Our stay was all too brief. We had two nice meals out in Blairgowrie, and we visited the House of Bruar, a sort of Scottish Harrods, near Blair Atholl. I love coming here: vast arrays of tweed, tartan, and haggis, as far as the eye can see. They have now opened a separate whisky showroom, where pride of place is given to a bottle of Dalmore Constellation 1971, which can be yours for a mere £20,500. Tasting samples were not available.
For me, the high spot of our stay was a trip to nearby Dunkeld, on the north bank of the River Tay, just opposite Birnam (as mentioned in Macbeth). It’s a fine-looking town, and on a bright wintery day the countryside around us was a riot of autumn colours. The photos here can’t possibly do it justice.

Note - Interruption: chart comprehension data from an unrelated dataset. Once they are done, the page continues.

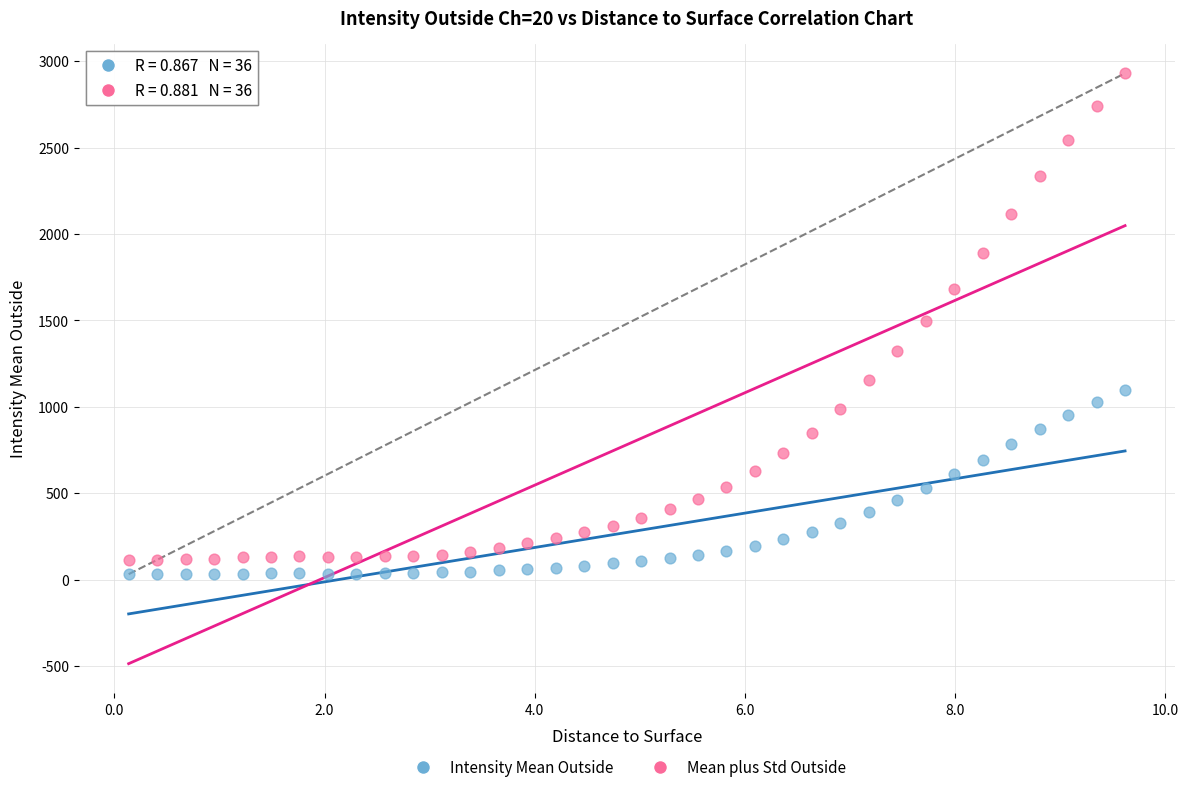

Which series has the largest Y range (max minus min)?

Mean plus Std Outside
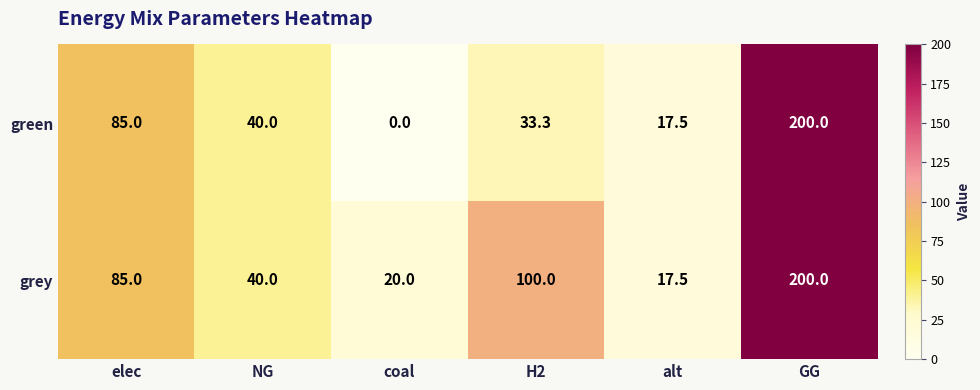

What is the greatest value displayed?

200.0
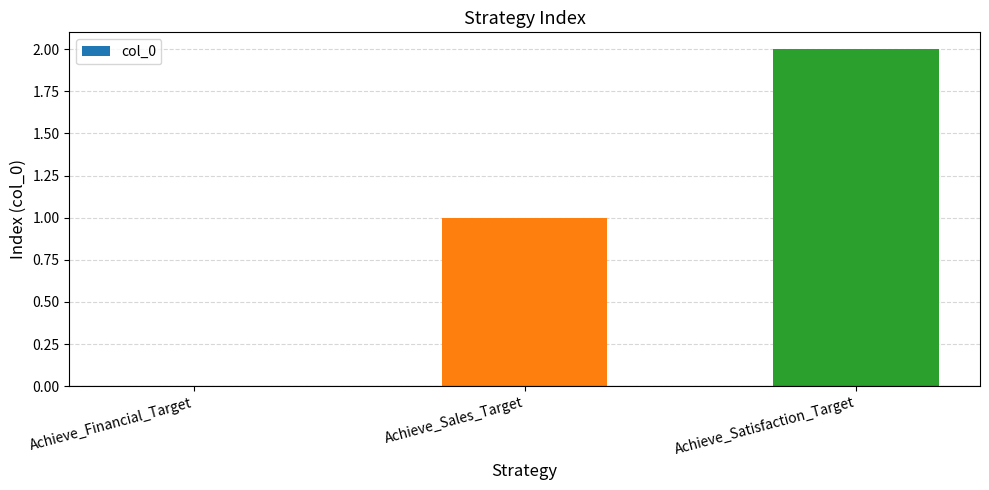

The chart shows a value of 0 at Achieve_Sales_Target. True or false?

False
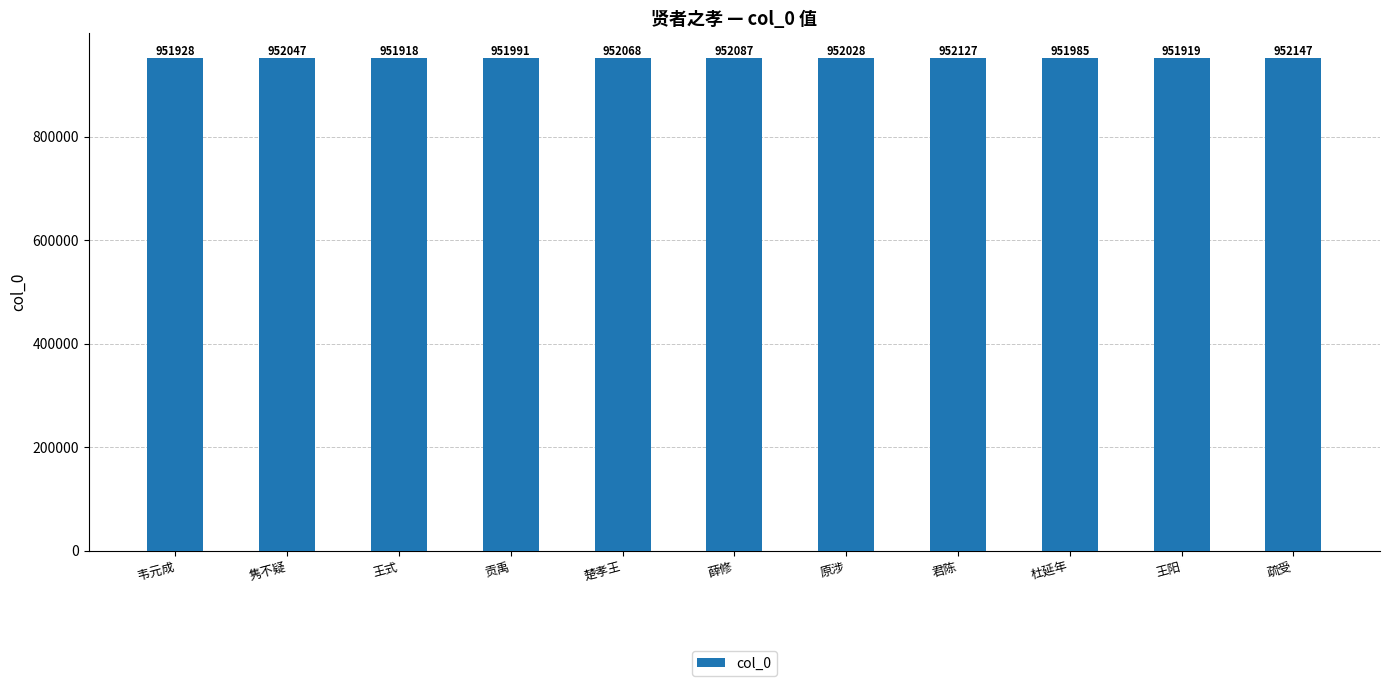

What is the difference between the maximum and second lowest values?

228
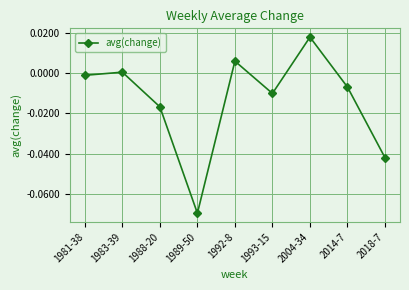

How many interior local peaks (higher than both neighbors) does the data have?

3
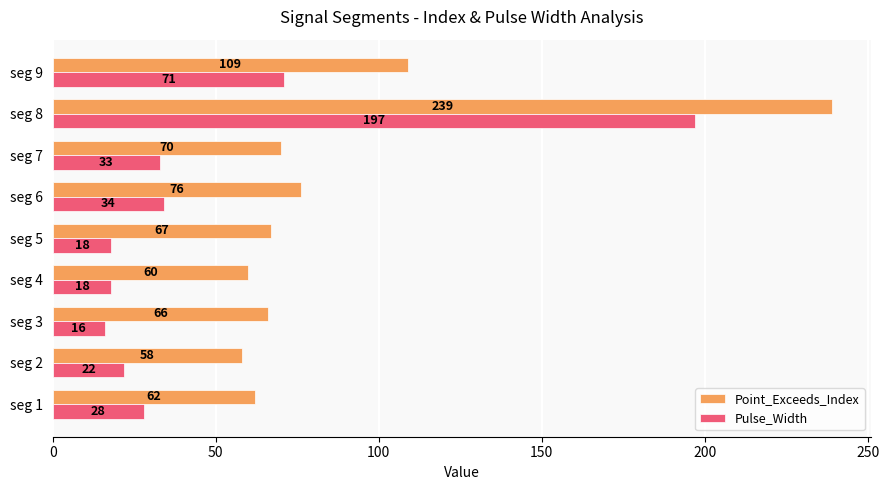

List the series in order of their overall mean, highest first.

Point_Exceeds_Index, Pulse_Width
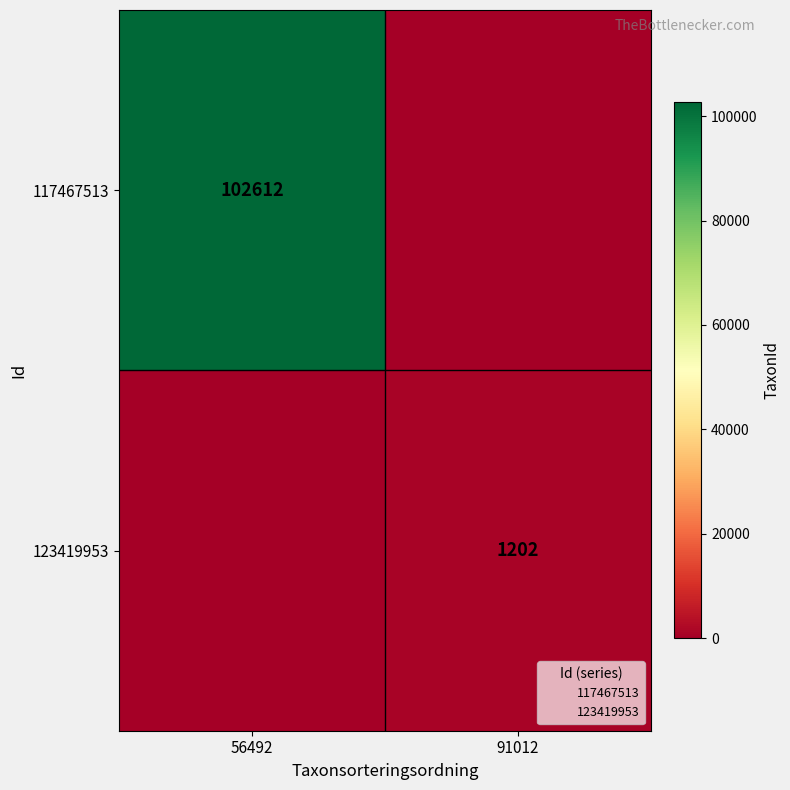

The value of 117467513 at 56492 is 102612. True or false?

True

A sign in the cathedral grounds tells you that most of the original town was destroyed during the Battle of Dunkeld when, on 21 August 1689, the Cameronian Regiment successfully fought the Jacobites shortly after the latter’s victory at the Battle of Killiecrankie. On a happier note, another sign outside the Old Rectory nearby tells you that ‘Fiddler Niel Gow and poet Robbie Burns entertained here in 1787.’
They do themselves well in Dunkeld. To provide some ballast, the Palmerston Coffee Shop offers Carrot, Turnip and Potato Soup and ‘5 kinds of Scones’. Once that is digested, the Whisky Box sells an impressive range of malts and has regular tastings, while TasteTalk offers ‘Scotland’s finest chocolate truffles paired with superb malt whiskies’.
There is an endearing sense of honesty about a very faded sign outside the Scottish Deli, which advertises ‘The Finest Port Procurable’.
One can imagine an unhappy customer being told, ‘I’m awfully sorry, sir, but it was the finest we could procure.’ Maybe they blamed a shortage of delivery drivers.
We had an overnight stop in Edinburgh on the way back, but it was bitterly cold, so we restricted ourselves to a visit to the Scott Monument and a quick tour of the bars in and around Rose Street.
My dinner was the Haggis Tower (‘MacSween’s haggis, bashed neeps, and mashed potato in a whisky sauce’) in Whiski Bar in the High Street.
Our journey home started well, with a tram to the airport and another easy flight, but there was a sting in the tail. We had not taken into account that the 11th of November is a bank holiday in France. This meant that the passport desk was run by a skeleton staff, and we had to wait 45 minutes to get through. Then we found that the train line to Paris was again closed. We were taken by coach to Stade de France and put on a different line back to Gare du Nord, from where we got metro line 4 to Montparnasse. We arrived just in time to see the Poitiers train disappearing into the distance. Enough to make a parrot swear. Still, a steak frites and a carafe of Morgon in Café Odessa across the road from the station and suddenly the two-hour wait for the next train didn’t seem too bad.
Total journey time, door to door, 31 hours. All in all, an excellent adventure.